Any advice on where to start? Any resources (paid or free) that you can recommend? I am not looking into becoming a Machine Learning engineer or something similar, more like effectively understanding the deluge of tools and language models that are released every day, their capabilities and uses
I've been using Perplexity Pro, which has several engines available. It's been extremely frustrating with vast oscillations in quality; many prompts are completely ignored; the output has seemingly degraded in intelligence and quality; any work with files leads to loops of stupidity; and customer support ignores most support requests.
I tried Gemini (free version) through an API and it's terrible so far.
On a positive note, Perplexity has, when not malfunctioning, been surprisingly helpful in writing Python code for various tasks. But all the frustrations, canned ethics and inane "safety" features have me wanting a more tunable and effective option and this is where everything gets pretty confusing and convoluted for me.
Google's AI are clearly priced, with token caching, cloud, etc and other options, but I still find it confusing as well as expect the cost to exceed what I'd get in comparison to Perplexity or OpenAI.
I'm in my third week of exploring all this and still quite ignorant and dumbfounded.
Edit: I should add that making this endeavor maximally difficult, I am doing my best to not install anything from beyond the repositories for my Linux distro. Otherwise I would require, open source, a pgp signature and an established user base.
If you are just looking to use LLMs, you are basically either going to be using ollama with the smaller size models to run on hardware, or you are going to be using an API online to run inference in the cloud. All of this is pretty easy.
If you are trying to learn ML in depth, then you just have to basically start from scratch.
Start with Karpathy Micrograd project. It basically shows you how stuff works under the hood. Get the repo, run the examples, play around with it. Try to figure out how to approximate a mathematical function, i.e you give it one input and then the output is a single value.
Then familiarize yourself with Pytorch. Start with the official tutorials, and try stuff.
This is also a good read.https://pytorch.org/blog/inside-the-matrix/
Then you have to basically grind out the following steps
1. Read a paper about some model. Start with small papers like digit recognition with MINST. Then move onto things like image recognition, e.t.c. Generally you want to cover basic classification models, image detection models that draw bounding boxes around stuff, and things like auto encoder.
2. Implement the model in Pytorch (or model application, like for example recreate the deepfake face swap with autoencoders).
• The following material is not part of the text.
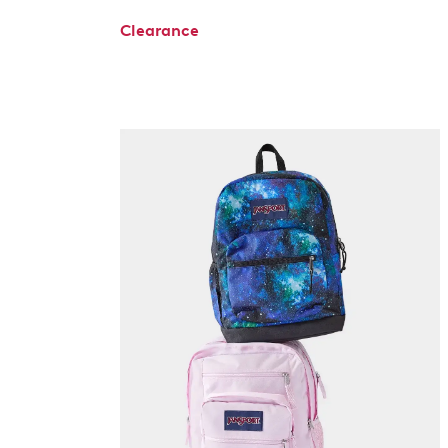
Clearance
This is going to be the hardest part to grind out, but it gets exponentially easier after you start cause you will realize that a good portion of the stuff is boilerplate code.
3. Load the weights downloaded from the internet
4. Run the model and verify it works.
5. Retrain the model. If you don't want to generate a dataset, you can basically just shuffle up the labels. But you can find different datasets for different models available.
As a cheat, tinygrad repo has some of these implemented in tinygrad, so you can look at the code and reimplement it in pytorch. https://github.com/tinygrad/tinygrad/tree/master/examples
Then, familiarize yourself with the LLMs. Karpathy Nano GPT is a good start. Then same idea, read->recreate For example, read about flash attention and then try to recreate it.
Also separately, you want to look at Hugging Face Accelerate library and learn how to work with available hardware for both inference and training. I.e try to use all compute resources (CPU/GPU/Disk/Ram) on your box to run stuff.
If you can do all of this, you will be significantly more skilled than a lot of ML people in Big Tech.
As a bonus, you can also explore tinygrad, and how things actually happen on the gpu when you run a model.